*** Opening DATASET EXTRACT ***

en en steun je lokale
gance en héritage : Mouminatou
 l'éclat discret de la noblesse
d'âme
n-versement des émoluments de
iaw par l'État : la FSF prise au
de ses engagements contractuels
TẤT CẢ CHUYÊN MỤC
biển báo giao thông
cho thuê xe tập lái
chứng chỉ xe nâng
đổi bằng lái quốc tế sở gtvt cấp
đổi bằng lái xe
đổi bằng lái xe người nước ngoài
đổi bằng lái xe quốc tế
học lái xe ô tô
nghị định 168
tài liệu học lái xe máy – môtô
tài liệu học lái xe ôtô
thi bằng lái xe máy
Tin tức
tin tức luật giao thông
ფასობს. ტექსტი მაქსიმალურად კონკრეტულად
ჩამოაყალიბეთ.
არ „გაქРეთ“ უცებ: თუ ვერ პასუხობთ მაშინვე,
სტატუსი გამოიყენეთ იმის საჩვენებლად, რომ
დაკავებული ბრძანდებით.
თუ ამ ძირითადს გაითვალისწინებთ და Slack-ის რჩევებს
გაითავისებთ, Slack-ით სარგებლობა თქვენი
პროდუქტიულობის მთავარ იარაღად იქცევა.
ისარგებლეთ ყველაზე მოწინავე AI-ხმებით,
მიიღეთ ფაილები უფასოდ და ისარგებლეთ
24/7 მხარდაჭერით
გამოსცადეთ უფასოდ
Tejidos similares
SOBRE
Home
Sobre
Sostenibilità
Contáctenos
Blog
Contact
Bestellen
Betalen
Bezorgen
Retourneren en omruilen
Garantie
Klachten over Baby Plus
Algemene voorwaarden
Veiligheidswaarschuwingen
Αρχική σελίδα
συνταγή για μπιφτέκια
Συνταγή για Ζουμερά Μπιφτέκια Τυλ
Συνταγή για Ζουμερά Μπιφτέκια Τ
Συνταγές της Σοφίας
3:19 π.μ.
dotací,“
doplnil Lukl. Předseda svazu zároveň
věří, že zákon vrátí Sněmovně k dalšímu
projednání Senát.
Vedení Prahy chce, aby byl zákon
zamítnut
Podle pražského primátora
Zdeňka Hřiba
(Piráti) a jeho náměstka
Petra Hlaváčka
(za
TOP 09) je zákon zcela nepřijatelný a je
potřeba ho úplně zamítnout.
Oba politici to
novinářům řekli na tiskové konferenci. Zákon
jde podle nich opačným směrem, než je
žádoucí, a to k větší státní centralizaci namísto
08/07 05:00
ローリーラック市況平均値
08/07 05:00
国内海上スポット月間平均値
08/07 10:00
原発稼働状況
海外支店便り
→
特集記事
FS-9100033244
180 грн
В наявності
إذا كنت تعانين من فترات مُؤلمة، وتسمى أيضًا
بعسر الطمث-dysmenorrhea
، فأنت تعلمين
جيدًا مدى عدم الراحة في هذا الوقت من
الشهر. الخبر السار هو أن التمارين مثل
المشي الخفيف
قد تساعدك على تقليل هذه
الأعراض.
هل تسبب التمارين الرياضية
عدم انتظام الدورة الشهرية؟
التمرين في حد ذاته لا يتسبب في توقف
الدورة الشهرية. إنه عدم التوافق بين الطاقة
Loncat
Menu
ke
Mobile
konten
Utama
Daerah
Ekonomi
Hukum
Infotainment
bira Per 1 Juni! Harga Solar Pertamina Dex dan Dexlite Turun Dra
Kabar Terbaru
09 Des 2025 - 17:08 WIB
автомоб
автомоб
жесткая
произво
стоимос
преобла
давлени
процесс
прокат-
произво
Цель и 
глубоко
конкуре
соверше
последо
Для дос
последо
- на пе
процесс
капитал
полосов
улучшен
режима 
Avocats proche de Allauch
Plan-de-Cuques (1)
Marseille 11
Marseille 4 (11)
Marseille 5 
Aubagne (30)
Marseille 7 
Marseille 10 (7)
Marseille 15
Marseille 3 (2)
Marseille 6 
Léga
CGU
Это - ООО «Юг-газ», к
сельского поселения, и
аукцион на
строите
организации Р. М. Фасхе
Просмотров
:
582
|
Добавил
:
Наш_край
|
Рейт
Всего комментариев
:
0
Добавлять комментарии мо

*** Closing DATASET EXTRACT ***

- **EXERCISE**:
Copy the full listing exactly.

- **RESPONSE TO THIS TASK**:
en en steun je lokale
gance en héritage : Mouminatou
 l'éclat discret de la noblesse
d'âme
n-versement des émoluments de
iaw par l'État : la FSF prise au
de ses engagements contractuels
TẤT CẢ CHUYÊN MỤC
biển báo giao thông
cho thuê xe tập lái
chứng chỉ xe nâng
đổi bằng lái quốc tế sở gtvt cấp
đổi bằng lái xe
đổi bằng lái xe người nước ngoài
đổi bằng lái xe quốc tế
học lái xe ô tô
nghị định 168
tài liệu học lái xe máy – môtô
tài liệu học lái xe ôtô
thi bằng lái xe máy
Tin tức
tin tức luật giao thông
ფასობს. ტექსტი მაქსიმალურად კონკრეტულად
ჩამოაყალიბეთ.
არ „გაქРეთ“ უცებ: თუ ვერ პასუხობთ მაშინვე,
სტატუსი გამოიყენეთ იმის საჩვენებლად, რომ
დაკავებული ბრძანდებით.
თუ ამ ძირითადს გაითვალისწინებთ და Slack-ის რჩევებს
გაითავისებთ, Slack-ით სარგებლობა თქვენი
პროდუქტიულობის მთავარ იარაღად იქცევა.
ისარგებლეთ ყველაზე მოწინავე AI-ხმებით,
მიიღეთ ფაილები უფასოდ და ისარგებლეთ
24/7 მხარდაჭერით
გამოსცადეთ უფასოდ
Tejidos similares
SOBRE
Home
Sobre
Sostenibilità
Contáctenos
Blog
Contact
Bestellen
Betalen
Bezorgen
Retourneren en omruilen
Garantie
Klachten over Baby Plus
Algemene voorwaarden
Veiligheidswaarschuwingen
Αρχική σελίδα
συνταγή για μπιφτέκια
Συνταγή για Ζουμερά Μπιφτέκια Τυλ
Συνταγή για Ζουμερά Μπιφτέκια Τ
Συνταγές της Σοφίας
3:19 π.μ.
dotací,“
doplnil Lukl. Předseda svazu zároveň
věří, že zákon vrátí Sněmovně k dalšímu
projednání Senát.
Vedení Prahy chce, aby byl zákon
zamítnut
Podle pražského primátora
Zdeňka Hřiba
(Piráti) a jeho náměstka
Petra Hlaváčka
(za
TOP 09) je zákon zcela nepřijatelný a je
potřeba ho úplně zamítnout.
Oba politici to
novinářům řekli na tiskové konferenci. Zákon
jde podle nich opačným směrem, než je
žádoucí, a to k větší státní centralizaci namísto
08/07 05:00
ローリーラック市況平均値
08/07 05:00
国内海上スポット月間平均値
08/07 10:00
原発稼働状況
海外支店便り
→
特集記事
FS-9100033244
180 грн
В наявності
إذا كنت تعانين من فترات مُؤلمة، وتسمى أيضًا
بعسر الطمث-dysmenorrhea
، فأنت تعلمين
جيدًا مدى عدم الراحة في هذا الوقت من
الشهر. الخبر السار هو أن التمارين مثل
المشي الخفيف
قد تساعدك على تقليل هذه
الأعراض.
هل تسبب التمارين الرياضية
عدم انتظام الدورة الشهرية؟
التمرين في حد ذاته لا يتسبب في توقف
الدورة الشهرية. إنه عدم التوافق بين الطاقة
Loncat
Menu
ke
Mobile
konten
Utama
Daerah
Ekonomi
Hukum
Infotainment
bira Per 1 Juni! Harga Solar Pertamina Dex dan Dexlite Turun Dra
Kabar Terbaru
09 Des 2025 - 17:08 WIB
автомоб
автомоб
жесткая
произво
стоимос
преобла
давлени
процесс
прокат-
произво
Цель и 
глубоко
конкуре
соверше
последо
Для дос
последо
- на пе
процесс
капитал
полосов
улучшен
режима 
Avocats proche de Allauch
Plan-de-Cuques (1)
Marseille 11
Marseille 4 (11)
Marseille 5 
Aubagne (30)
Marseille 7 
Marseille 10 (7)
Marseille 15
Marseille 3 (2)
Marseille 6 
Léga
CGU
Это - ООО «Юг-газ», к
сельского поселения, и
аукцион на
строите
организации Р. М. Фасхе
Просмотров
:
582
|
Добавил
:
Наш_край
|
Рейт
Всего комментариев
:
0
Добавлять комментарии мо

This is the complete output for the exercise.